Copyright (C) 2018 by Michael Rickard II
Fish and chips, an English tradition
My trip to England saw me enjoying some great food, but no trip to the U.K. would be complete without partaking of some fish and chips. For whatever reason, I hadn’t gone to any fish and chips shops while in London, but that changed when I got to Lincoln. As fortune would have it, I stumbled upon one of the best fish and chips shops in England—at least that’s what I was told. What would my experience really be like and what’s the deal with fish and chips anyways? Rare is the time when you go wrong by recommendations from the locals and this was no different. My Air BnB host asked me what type of food I was hungry for and I told her fish and chips. She told me I was in luck as the U.K. had hosted a “Best Fish and Chips” competition with a local restaurant, Burton Road Chippy, winning second place. I decided to check the restaurant out and hobbled my way over. This was one of the only times I was able to navigate Lincoln without getting lost. I walked to the restaurant, entering at a good time. A large party was just leaving so I didn’t have to deal with a scarcity of servers. My server asked me what I wanted and I told him I’d heard they won second place in the national fish and chips contest. I ordered a large order of fish and chips. Unlike fish fries in the States, this didn’t have the usual accompaniment of coleslaw, macaroni salad, and bread.

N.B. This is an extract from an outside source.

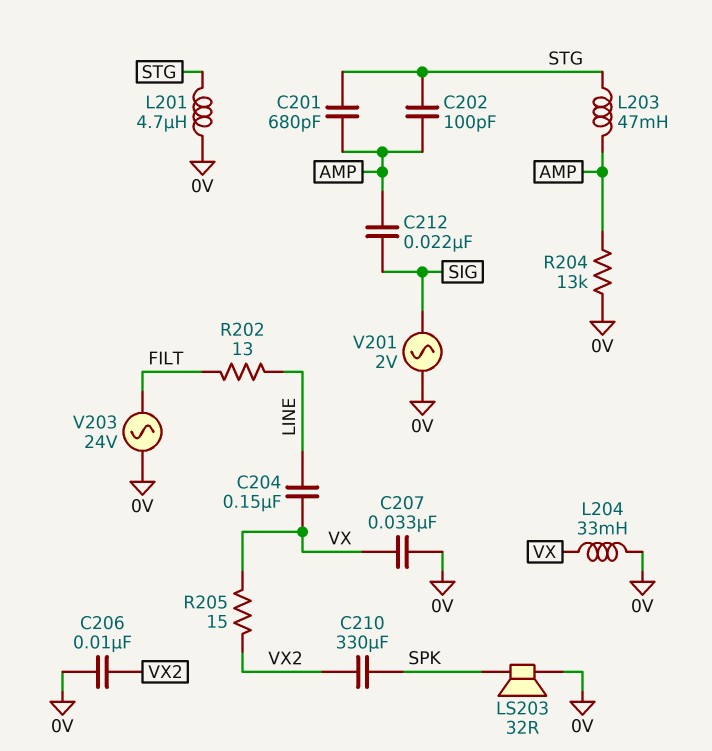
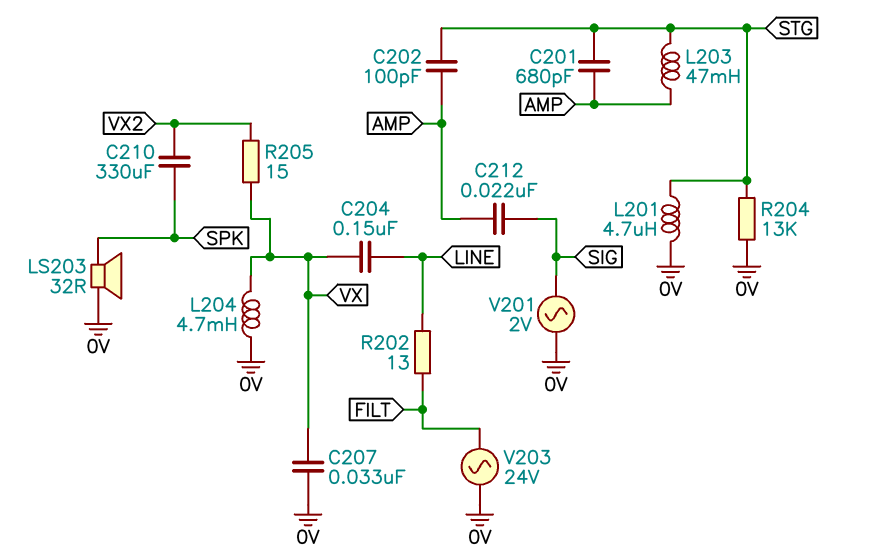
C206: 10nF (0V, VX2) -> none
L204: 33mH (0V, VX) -> 4.7mH (0V, VX)
R204: 13k (0V, AMP) -> 13k (0V, STG)

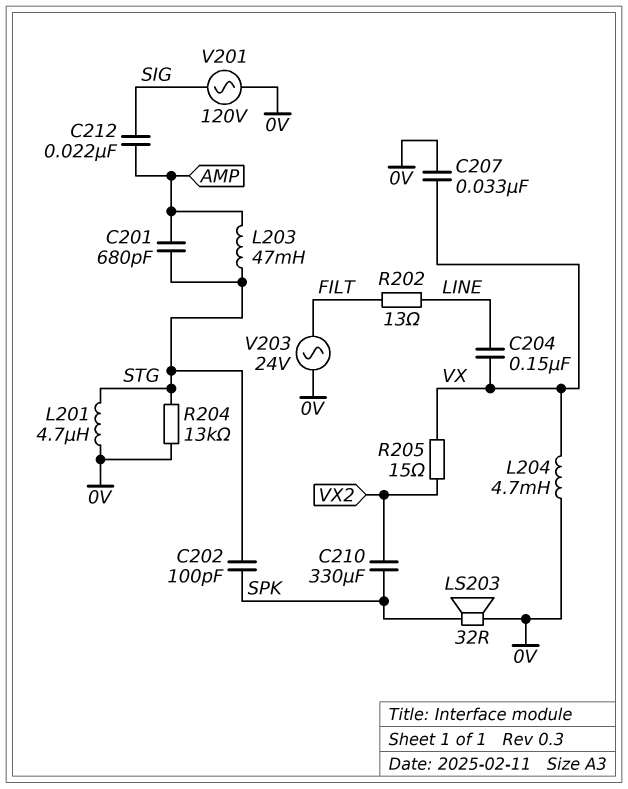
C202: 100pF (AMP, STG) -> 100pF (SPK, STG)
V201: AC 2V (0V, SIG) -> AC 120V (0V, SIG)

2nd place but still fantastic!
Fish and chips date back to the 19th century in England, but a 2009 BBC article suggests they originated in 17th century Belgium or France (Alexander). According to James Alexander, “Oddly enough, the chip may have been invented as a substitute for fish, rather than an accompaniment. When the rivers froze over and nothing could be caught, resourceful housewives began cutting potatoes into fishy shapes and frying them as an alternative.” An interesting story, but what of fish and chips in England? Fried fish vendors can be found in Charles Dickens’ 1839 novel Oliver Twist and are mentioned in Henry Mayhew’s 1851 collection of his survey of London’s working poor, London Labour and the London Poor. Fish and chips were not served together, but that quickly changed, with the two becoming inseparable.
Like most firsts, there are competing claims to the title of where fish and chips originated in England. Northern England’s Lancashire boasts the first fish and chips were sold by one John Lees, sometime around 1863. However, London has laid claim to the original home of fish and chips, pointing to Jewish immigrant Joseph Malin’s fish and chips shop. While we may never know who had the first fish and chips shop, there’s no denying its popularity, becoming an integral part of English fare. Before long, fish and chips shops spread into Ireland, Scotland, and Wales. Great Britain went out of its way to ensure fish and chips remained on the home front during both world wars, one of the few traditional meals not affected by rationing—although the supply could still be tight (Castelow).
Burton Road Chippy
So how was the fish at Burton Road Chippy? Did it live up to its 2nd place rank in the 2018 National Fish and Chips Award? I didn’t get a chance to sample the other eateries in the top five (although that would have been fun), but this was one tasty plate of fish. The chips, not so much. The fish was a generous portion of fried haddock that had a tasty batter (but not overpowering). The fish was tender and flaky with nothing to complain about. The fries were good, but I think I was expecting something more than what I got. There was a generous portion of fries but I’ve had so many different types of French fries that perhaps I’m spoiled. Burton Road Chippy was reasonably priced. I paid 9.75 pounds for my large dinner and a pound or two for my soft drink. There were a number of side dishes and fish fry alternatives but I was there for the fish and chips and didn’t care about anything else. The restaurant was clean and the service was excellent.
Excellent fish and chips!
If you’re ever in Lincoln, check out Burton Road Chippy. With fish and chips checked off on my UK “to do” list, I had one more remaining—presenting my paper at Bishop Grosseteste’s Monster Conference. While I felt I was ready for the presentation, I’d soon find myself lost in Lincoln.
Alexander, James. “The unlikely origin of fish and chips.” BBC. BBC News Magazine. 9 Dec. 2009. http://news.bbc.co.uk/2/hi/8419026.stm. Accessed 18 Sept. 2018.
Castelow, Ellen. “The History of Fish and Chips.” Historic UK. Culture UK. https://www.historic-uk.com/CultureUK/Fish-Chips. Accessed 18 Sept.
Mayhew, Henry. London Labour and the London Poor. Penguin Classics, Reprint Edition, 1985.